Thinking About It

“Have you noticed,” I asked Mr. Y at lunch on Monday, “that a lot of students are really having trouble focusing today?”  He had … and he blamed Monday, as we teachers often do.  So I asked if, perhaps, the approaching Thanksgiving Break might be a factor as well – and Mr. Y agreed.  “I hadn’t thought about it,” he told me, “but you’re probably right.  I know I’m starting to shut down and get excited for Thanksgiving, and I bet they are, too.”

Thinking about it – on a small scale like our conversation, or on the larger scale that you need if you’re building and sustaining a joyful learning community – is important.  But it requires time, space, perspective, and effort, four things in short supply in a factory-model structure.

B, K, G, and U were having a wonderful time Monday morning.  They had a lot to talk about, it seems, from the weekend, and they had no idea that their (loud and animated) conversation might be distracting anybody else.  Ms. X and Mr. Y “solve the problem” by yelling and labeling, or by a pain-punishment cycle, or by making a new seating chart … and those are temporary fixes, “solutions” to the immediate issue of the loud, distracting conversation.  But when you think about it, do those “solutions” address the underlying issues?

B, K, G, and U aren’t “bad and lazy” (though I’m sure Ms. X has probably labeled them as such), but they aren’t used to managing themselves, and they aren’t used to thinking about it.  At school, Ms. X and Mr. Y tell them what to do … and they either do it or get in trouble, but both possibilities are a response to external controls.  At home, their parents tell them what to do, when to do it, and why it’s important … and that’s why B, K, G, and U are “good kids,” especially at home.  But where is the space and time for thinking about it?  When do they really get to internalize the why and the how?  When do they have time and space to practice self-management, self-control, and thinking about others?

Not in Ms. X’s class.  There’s too much to cover there.   Not in those few moments between classes, when Mr.

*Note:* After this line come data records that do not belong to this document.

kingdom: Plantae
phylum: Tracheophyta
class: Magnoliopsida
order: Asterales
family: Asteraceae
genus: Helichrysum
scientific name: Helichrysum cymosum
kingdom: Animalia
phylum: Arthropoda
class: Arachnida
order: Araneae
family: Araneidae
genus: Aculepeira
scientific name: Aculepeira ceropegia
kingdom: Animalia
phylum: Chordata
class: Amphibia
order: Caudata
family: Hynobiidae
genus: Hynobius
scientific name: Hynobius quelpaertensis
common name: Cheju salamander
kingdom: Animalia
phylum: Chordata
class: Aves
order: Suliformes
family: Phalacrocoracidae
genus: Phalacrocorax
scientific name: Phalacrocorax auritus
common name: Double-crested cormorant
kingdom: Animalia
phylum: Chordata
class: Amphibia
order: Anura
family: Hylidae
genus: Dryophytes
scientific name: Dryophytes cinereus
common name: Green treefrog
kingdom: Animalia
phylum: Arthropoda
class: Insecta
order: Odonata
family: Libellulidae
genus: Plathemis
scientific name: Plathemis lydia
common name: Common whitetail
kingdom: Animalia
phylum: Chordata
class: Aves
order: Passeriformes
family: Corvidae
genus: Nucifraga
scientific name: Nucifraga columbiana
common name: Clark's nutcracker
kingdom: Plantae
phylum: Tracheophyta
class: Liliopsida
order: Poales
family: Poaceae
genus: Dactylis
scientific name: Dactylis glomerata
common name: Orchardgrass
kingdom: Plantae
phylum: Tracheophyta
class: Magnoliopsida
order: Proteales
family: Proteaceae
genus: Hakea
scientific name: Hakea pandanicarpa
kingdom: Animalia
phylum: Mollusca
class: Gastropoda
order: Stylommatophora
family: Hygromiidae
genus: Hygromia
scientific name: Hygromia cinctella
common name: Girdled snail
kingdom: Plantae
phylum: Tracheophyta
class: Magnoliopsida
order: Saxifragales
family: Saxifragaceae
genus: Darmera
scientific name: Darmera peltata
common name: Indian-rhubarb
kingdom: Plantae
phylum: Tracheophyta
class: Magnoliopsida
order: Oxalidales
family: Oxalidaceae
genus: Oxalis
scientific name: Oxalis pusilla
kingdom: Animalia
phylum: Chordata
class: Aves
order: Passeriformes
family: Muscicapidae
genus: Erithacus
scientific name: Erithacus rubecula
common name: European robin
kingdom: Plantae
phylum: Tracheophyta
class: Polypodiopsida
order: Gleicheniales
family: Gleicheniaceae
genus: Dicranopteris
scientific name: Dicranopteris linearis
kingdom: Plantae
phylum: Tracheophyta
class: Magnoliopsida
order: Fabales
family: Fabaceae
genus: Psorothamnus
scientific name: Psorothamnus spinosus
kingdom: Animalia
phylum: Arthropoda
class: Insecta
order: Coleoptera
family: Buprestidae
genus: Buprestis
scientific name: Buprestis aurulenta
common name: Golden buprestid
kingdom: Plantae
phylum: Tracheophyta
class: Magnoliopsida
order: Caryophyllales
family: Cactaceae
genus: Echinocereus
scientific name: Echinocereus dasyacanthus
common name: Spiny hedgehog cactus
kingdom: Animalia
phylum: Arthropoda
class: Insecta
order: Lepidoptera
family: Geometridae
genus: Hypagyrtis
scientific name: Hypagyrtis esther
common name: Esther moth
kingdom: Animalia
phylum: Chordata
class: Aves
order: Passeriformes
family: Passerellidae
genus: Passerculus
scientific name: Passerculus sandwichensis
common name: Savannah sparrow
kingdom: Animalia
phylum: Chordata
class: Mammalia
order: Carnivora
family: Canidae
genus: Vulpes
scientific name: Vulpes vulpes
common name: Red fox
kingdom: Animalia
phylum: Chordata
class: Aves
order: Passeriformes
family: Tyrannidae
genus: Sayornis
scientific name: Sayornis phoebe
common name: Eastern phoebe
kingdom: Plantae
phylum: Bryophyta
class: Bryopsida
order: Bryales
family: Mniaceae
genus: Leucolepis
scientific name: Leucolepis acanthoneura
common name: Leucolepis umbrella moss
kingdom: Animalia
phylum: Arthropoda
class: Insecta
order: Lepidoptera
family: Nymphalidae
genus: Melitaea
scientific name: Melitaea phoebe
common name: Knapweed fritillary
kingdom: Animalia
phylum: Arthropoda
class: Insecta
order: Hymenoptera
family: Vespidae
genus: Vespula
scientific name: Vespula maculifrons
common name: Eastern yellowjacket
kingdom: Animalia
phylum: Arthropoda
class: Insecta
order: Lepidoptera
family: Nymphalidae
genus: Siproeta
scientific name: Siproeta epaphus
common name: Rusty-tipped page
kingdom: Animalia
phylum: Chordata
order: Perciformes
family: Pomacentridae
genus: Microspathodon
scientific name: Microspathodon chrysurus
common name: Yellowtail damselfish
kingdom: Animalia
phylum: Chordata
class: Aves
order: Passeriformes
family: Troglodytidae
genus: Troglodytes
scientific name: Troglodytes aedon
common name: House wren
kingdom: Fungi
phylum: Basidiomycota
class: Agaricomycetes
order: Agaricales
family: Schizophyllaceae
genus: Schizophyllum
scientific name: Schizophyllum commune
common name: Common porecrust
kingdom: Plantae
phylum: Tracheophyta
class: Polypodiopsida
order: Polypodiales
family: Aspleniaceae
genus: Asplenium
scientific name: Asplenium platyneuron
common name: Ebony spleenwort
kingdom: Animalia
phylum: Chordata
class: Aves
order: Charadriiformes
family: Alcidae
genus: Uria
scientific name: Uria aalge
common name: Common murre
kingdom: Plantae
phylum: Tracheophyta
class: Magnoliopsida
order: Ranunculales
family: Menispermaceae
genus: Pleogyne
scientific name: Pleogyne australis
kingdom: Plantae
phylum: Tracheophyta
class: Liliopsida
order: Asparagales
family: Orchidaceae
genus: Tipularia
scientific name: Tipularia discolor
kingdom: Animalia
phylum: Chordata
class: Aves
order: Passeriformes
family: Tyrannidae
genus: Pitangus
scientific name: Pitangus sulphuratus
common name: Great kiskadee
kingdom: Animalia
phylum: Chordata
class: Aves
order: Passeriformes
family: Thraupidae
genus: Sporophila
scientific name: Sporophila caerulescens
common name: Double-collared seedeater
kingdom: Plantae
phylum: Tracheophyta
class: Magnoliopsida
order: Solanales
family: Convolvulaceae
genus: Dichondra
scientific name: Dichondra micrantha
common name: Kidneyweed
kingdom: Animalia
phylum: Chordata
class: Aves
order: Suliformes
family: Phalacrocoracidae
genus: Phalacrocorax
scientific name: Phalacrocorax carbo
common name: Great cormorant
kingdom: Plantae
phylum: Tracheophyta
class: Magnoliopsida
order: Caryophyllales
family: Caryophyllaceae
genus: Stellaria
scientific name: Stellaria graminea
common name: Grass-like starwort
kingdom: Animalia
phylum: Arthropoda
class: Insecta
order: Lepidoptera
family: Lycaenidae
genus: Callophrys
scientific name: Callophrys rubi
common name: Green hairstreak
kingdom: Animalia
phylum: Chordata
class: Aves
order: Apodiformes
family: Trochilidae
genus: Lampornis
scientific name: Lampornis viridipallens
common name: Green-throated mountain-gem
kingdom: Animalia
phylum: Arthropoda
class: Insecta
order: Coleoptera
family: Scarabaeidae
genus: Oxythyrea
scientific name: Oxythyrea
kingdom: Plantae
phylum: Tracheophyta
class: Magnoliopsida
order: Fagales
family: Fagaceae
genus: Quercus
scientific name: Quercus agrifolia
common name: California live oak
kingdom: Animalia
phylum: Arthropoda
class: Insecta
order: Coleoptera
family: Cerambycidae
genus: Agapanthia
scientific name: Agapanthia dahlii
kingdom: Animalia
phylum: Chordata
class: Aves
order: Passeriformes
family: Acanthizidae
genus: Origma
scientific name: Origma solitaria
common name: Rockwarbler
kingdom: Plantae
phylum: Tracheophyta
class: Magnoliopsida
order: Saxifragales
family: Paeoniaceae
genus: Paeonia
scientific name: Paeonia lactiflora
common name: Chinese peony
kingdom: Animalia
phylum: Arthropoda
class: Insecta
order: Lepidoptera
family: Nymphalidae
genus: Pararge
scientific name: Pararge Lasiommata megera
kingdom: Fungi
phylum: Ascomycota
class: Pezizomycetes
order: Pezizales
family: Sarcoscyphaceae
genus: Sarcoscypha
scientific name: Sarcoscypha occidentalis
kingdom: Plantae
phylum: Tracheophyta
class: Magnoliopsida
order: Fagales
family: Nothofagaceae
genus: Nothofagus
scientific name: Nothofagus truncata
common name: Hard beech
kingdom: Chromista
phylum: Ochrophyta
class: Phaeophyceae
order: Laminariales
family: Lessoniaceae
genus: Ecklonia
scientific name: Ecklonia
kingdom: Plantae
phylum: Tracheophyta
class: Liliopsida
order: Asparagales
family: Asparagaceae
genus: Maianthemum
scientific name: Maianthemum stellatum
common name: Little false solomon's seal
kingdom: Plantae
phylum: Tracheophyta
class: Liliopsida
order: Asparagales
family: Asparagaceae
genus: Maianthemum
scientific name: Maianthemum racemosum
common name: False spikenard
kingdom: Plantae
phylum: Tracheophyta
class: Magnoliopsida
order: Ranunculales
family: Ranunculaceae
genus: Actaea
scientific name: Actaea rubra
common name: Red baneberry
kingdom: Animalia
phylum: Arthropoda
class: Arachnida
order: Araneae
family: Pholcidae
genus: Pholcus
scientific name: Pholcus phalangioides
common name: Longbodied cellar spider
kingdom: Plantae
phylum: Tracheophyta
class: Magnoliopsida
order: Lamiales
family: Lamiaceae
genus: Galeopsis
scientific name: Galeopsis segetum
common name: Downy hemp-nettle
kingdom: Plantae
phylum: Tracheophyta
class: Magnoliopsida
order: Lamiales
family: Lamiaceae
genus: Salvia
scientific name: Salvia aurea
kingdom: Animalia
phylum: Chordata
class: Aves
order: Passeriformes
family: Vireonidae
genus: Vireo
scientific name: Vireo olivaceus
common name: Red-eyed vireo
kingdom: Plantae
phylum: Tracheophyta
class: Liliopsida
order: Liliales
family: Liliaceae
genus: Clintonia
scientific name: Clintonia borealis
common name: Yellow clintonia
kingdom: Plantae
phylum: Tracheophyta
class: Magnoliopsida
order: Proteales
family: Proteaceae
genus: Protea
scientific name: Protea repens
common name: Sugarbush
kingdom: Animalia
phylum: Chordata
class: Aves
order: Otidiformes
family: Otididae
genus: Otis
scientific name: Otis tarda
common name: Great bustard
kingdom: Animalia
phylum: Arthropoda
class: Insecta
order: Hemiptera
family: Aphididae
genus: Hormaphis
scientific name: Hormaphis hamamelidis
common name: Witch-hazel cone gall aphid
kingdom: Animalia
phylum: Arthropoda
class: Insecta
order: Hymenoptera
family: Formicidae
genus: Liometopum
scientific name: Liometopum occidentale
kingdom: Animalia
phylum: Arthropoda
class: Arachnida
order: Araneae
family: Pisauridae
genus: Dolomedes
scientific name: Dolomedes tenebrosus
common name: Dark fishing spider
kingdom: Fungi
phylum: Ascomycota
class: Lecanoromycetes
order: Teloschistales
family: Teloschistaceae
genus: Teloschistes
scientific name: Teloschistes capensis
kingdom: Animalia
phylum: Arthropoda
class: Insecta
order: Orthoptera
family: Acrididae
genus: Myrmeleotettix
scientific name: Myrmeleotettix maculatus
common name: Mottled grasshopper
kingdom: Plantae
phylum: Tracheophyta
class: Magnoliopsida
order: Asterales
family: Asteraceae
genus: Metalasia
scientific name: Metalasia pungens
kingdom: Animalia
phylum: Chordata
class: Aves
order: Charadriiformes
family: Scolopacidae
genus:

Y is out in the hallway yelling “Hurry up!”  No wonder it’s sometimes a struggle to manage yourself in a learning community setting, to think about it and take action accordingly.  It’s hard to be an expert without practice, and it’s hard to practice when everybody around you expects perfection right away.

A few of us were distracted in the upper-level class, and K and B didn’t realize their conversation was distracting.  I went and talked to them – not as kindly as I might have if it hadn’t been a pattern last week, too – and things got better.  And they apologized for being distracted, and apologized for the tone I’d used with them, and we kept building something like a joyful learning community.  But B and K still need practice with managing themselves, with self-control, with considering how their words and actions affect others – and even though B and K will be graduating in a few months, heading off into a Big World of college and work where no one will step in to manage thingsfor them, they’ve had so few opportunities to practice those all-important skills!

But I think of their older siblings, who struggled but succeeded in the end.  And I think of the three sisters whose mom I “just happened” to see Monday afternoon – and how we worried over them, and feared for their self-management skills, and how all three are now happily married (or about to be), happily working at jobs they love, successfully navigating the potentially troubled waters of young adulthood.  I’d like to think their experiences with learning communities – in the Latin Family, in their own family, and in other places along the way – helped with the transition.

We’ll be talking about character this week in all the classes, about how the virtutes Romanae play out in the lives of Tres Columnae Project characters we’ve come to know well.  For the Latin I classes, the focus shifts from little Quintus Flavius (who learns a hard lesson about how your actions affect others’ perceptions of you in the first few stories of Lectio XI) to his father, Flavius Caeso, who learns an equally important, hard lesson at the end.  For the upper-level group, now reading Lectio XXXVII, the focus will probably be on the Curtius family, whose unwarranted assumptions and shockingly insensitive behavior … well, just go and read those stories and see for yourself!

If all goes well, the insensitivity and self-absorption of the Flavii Caesones and Curtii Rufi in these stories – and the unfortunate effects they bring upon themselves through their lack of consideration and self-management – will help all of us on our own journeys toward consideration and self-management, too.  Thinking about it – about how and why our characters behave as they do, about how they might behave differently and what might happen as a result – is one of the hidden benefits of the joyful learning community approach to language learning.  We have some space and time since the characters are separated from us, and we have opportunities to play – and to work – with choices and implications  and consequences.

That may just be an important hidden – or not-so-hidden – benefit from our shared work.

I wonder what other insights we’ll all share today!